» EXERCISE BRIEF: Look through the material below and say how many of its lines carry the string "Christian". Only the number should be given.

» MATERIAL FOR THIS EXERCISE:
/---

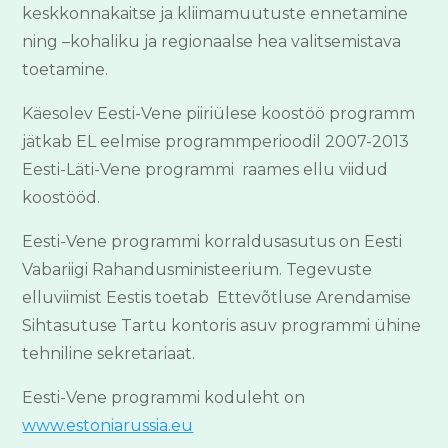
keskkonnakaitse ja kliimamuutuste ennetamine
ning –kohaliku ja regionaalse hea valitsemistava
toetamine.
Käesolev Eesti-Vene piiriülese koostöö programm
jätkab EL eelmise programmperioodil 2007-2013
Eesti-Läti-Vene programmi raames ellu viidud
koostööd.
Eesti-Vene programmi korraldusasutus on Eesti
Vabariigi Rahandusministeerium. Tegevuste
elluviimist Eestis toetab Ettevõtluse Arendamise
Sihtasutuse Tartu kontoris asuv programmi ühine
tehniline sekretariaat.
Eesti-Vene programmi koduleht on
www.estoniarussia.eu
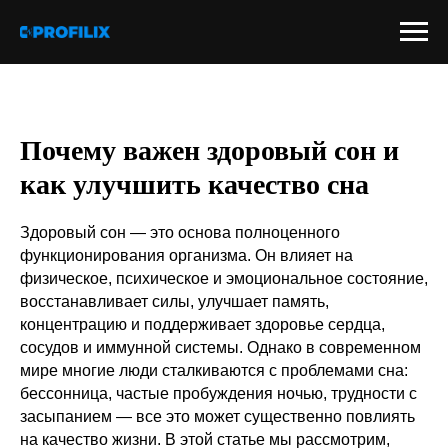
Почему важен здоровый сон и
как улучшить качество сна
Здоровый сон — это основа полноценного
функционирования организма. Он влияет на
физическое, психическое и эмоциональное состояние,
восстанавливает силы, улучшает память,
концентрацию и поддерживает здоровье сердца,
сосудов и иммунной системы. Однако в современном
мире многие люди сталкиваются с проблемами сна:
бессонница, частые пробуждения ночью, трудности с
засыпанием — все это может существенно повлиять
на качество жизни. В этой статье мы рассмотрим,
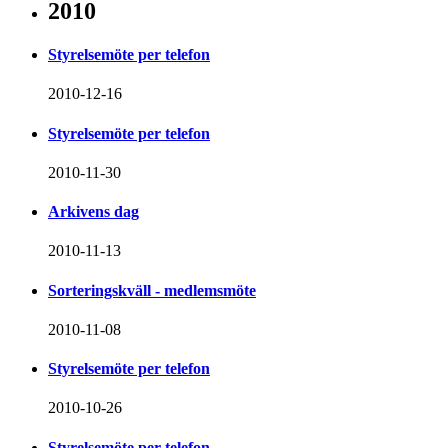
2010
Styrelsemöte per telefon
2010-12-16
Styrelsemöte per telefon
2010-11-30
Arkivens dag
2010-11-13
Sorteringskväll - medlemsmöte
2010-11-08
Styrelsemöte per telefon
2010-10-26
Styrelsemöte per telefon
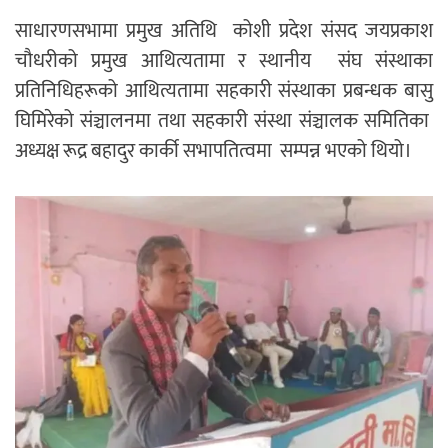
साधारणसभामा प्रमुख अतिथि कोशी प्रदेश संसद जयप्रकाश
चौधरीको प्रमुख आथित्यतामा र स्थानीय संघ संस्थाका
प्रतिनिधिहरूको आथित्यतामा सहकारी संस्थाका प्रबन्धक बासु
घिमिरेको संञ्चालनमा तथा सहकारी संस्था संञ्चालक समितिका
अध्यक्ष रूद्र बहादुर कार्की सभापतित्वमा सम्पन्न भएको थियो।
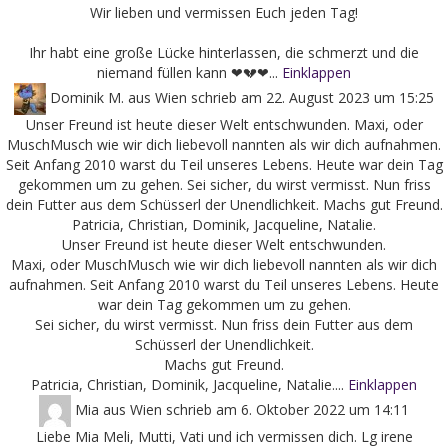
Wir lieben und vermissen Euch jeden Tag!
Ihr habt eine große Lücke hinterlassen, die schmerzt und die
niemand füllen kann ❤💔❤...
Einklappen
Dominik M.
aus
Wien
schrieb am
22. August 2023
um
15:25
Unser Freund ist heute dieser Welt entschwunden. Maxi, oder
MuschMusch wie wir dich liebevoll nannten als wir dich aufnahmen.
Seit Anfang 2010 warst du Teil unseres Lebens. Heute war dein Tag
gekommen um zu gehen. Sei sicher, du wirst vermisst. Nun friss
dein Futter aus dem Schüsserl der Unendlichkeit. Machs gut Freund.
Patricia, Christian, Dominik, Jacqueline, Natalie.
Unser Freund ist heute dieser Welt entschwunden.
Maxi, oder MuschMusch wie wir dich liebevoll nannten als wir dich
aufnahmen. Seit Anfang 2010 warst du Teil unseres Lebens. Heute
war dein Tag gekommen um zu gehen.
Sei sicher, du wirst vermisst. Nun friss dein Futter aus dem
Schüsserl der Unendlichkeit.
Machs gut Freund.
Patricia, Christian, Dominik, Jacqueline, Natalie....
Einklappen
Mia
aus
Wien
schrieb am
6. Oktober 2022
um
14:11
Liebe Mia Meli, Mutti, Vati und ich vermissen dich. Lg irene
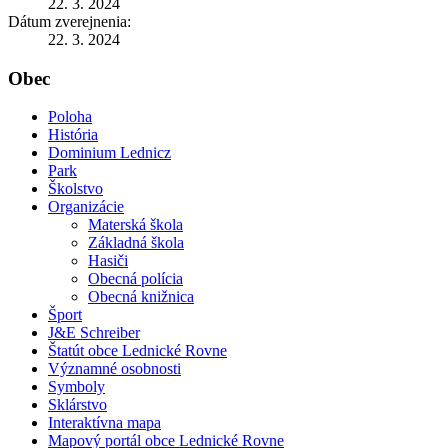
22. 3. 2024
Dátum zverejnenia:
22. 3. 2024
Obec
Poloha
História
Dominium Lednicz
Park
Školstvo
Organizácie
Materská škola
Základná škola
Hasiči
Obecná polícia
Obecná knižnica
Šport
J&E Schreiber
Štatút obce Lednické Rovne
Významné osobnosti
Symboly
Sklárstvo
Interaktívna mapa
Mapový portál obce Lednické Rovne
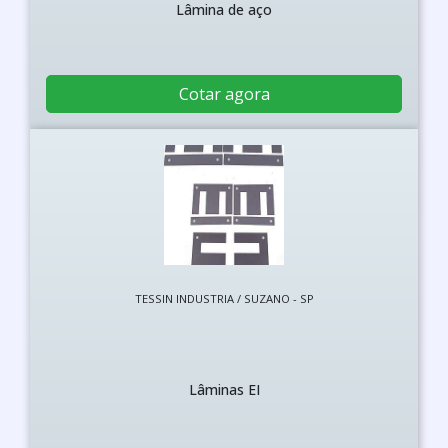
Lâmina de aço
Cotar agora
TESSIN INDUSTRIA / SUZANO - SP
Lâminas EI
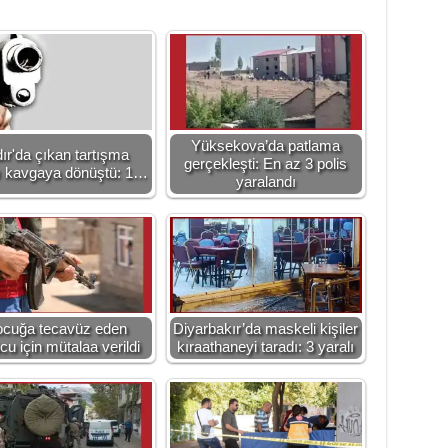
Yüksekova’da patlama
dır'da çıkan tartışma
gerçekleşti: En az 3 polis
lı kavgaya dönüştü: 1…
yaralandı
cuğa tecavüz eden
Diyarbakır’da maskeli kişiler
cu için mütalaa verildi
kıraathaneyi taradı: 3 yaralı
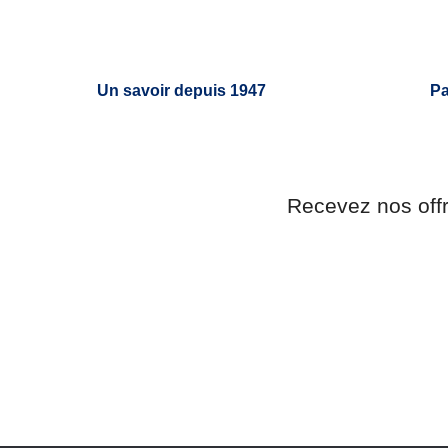
Un savoir depuis 1947
Pa
Recevez nos off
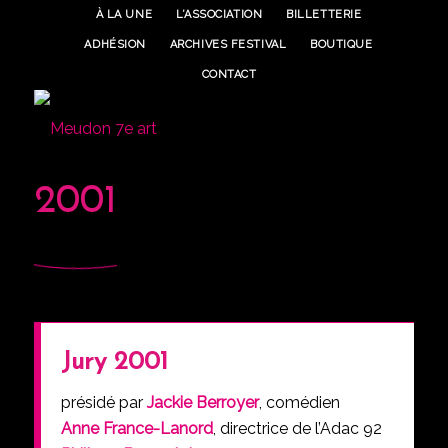
À LA UNE
L’ASSOCIATION
BILLETTERIE
ADHÉSION
ARCHIVES FESTIVAL
BOUTIQUE
CONTACT
2001
Jury 2001
présidé par
J
ackie Berroyer
, comédien
Anne France-Lanord
, directrice de l’Adac 92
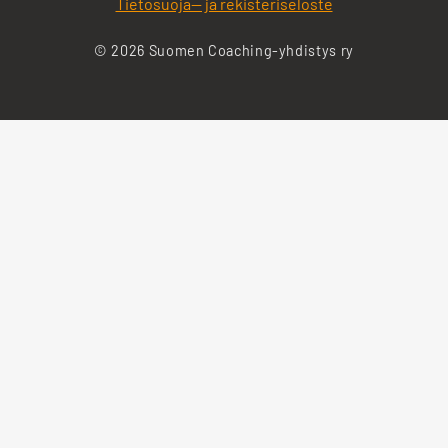
Tietosuoja— ja rekisteriseloste
© 2026 Suomen Coaching-yhdistys ry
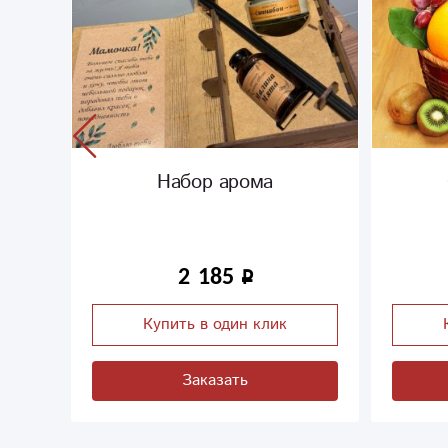
Набор арома
2 185
Купить в один клик
Заказать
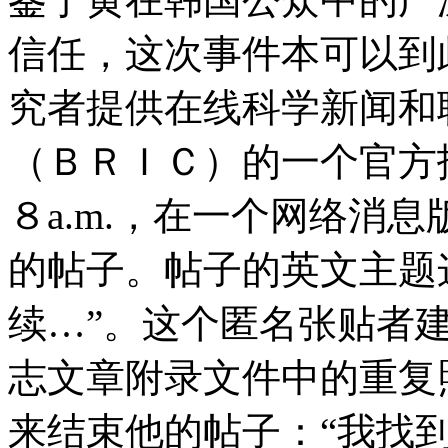
信任，这次事件本可以到
究者提供在线科学新闻和
（ＢＲＩＣ）的一个官方
８a.m.，在一个网络消
的帖子。帖子的英文主题
续…”。这个匿名张贴者
志文章附录文件中的重复
来结束他的帖子：“我找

\---

» RESPONSE: 2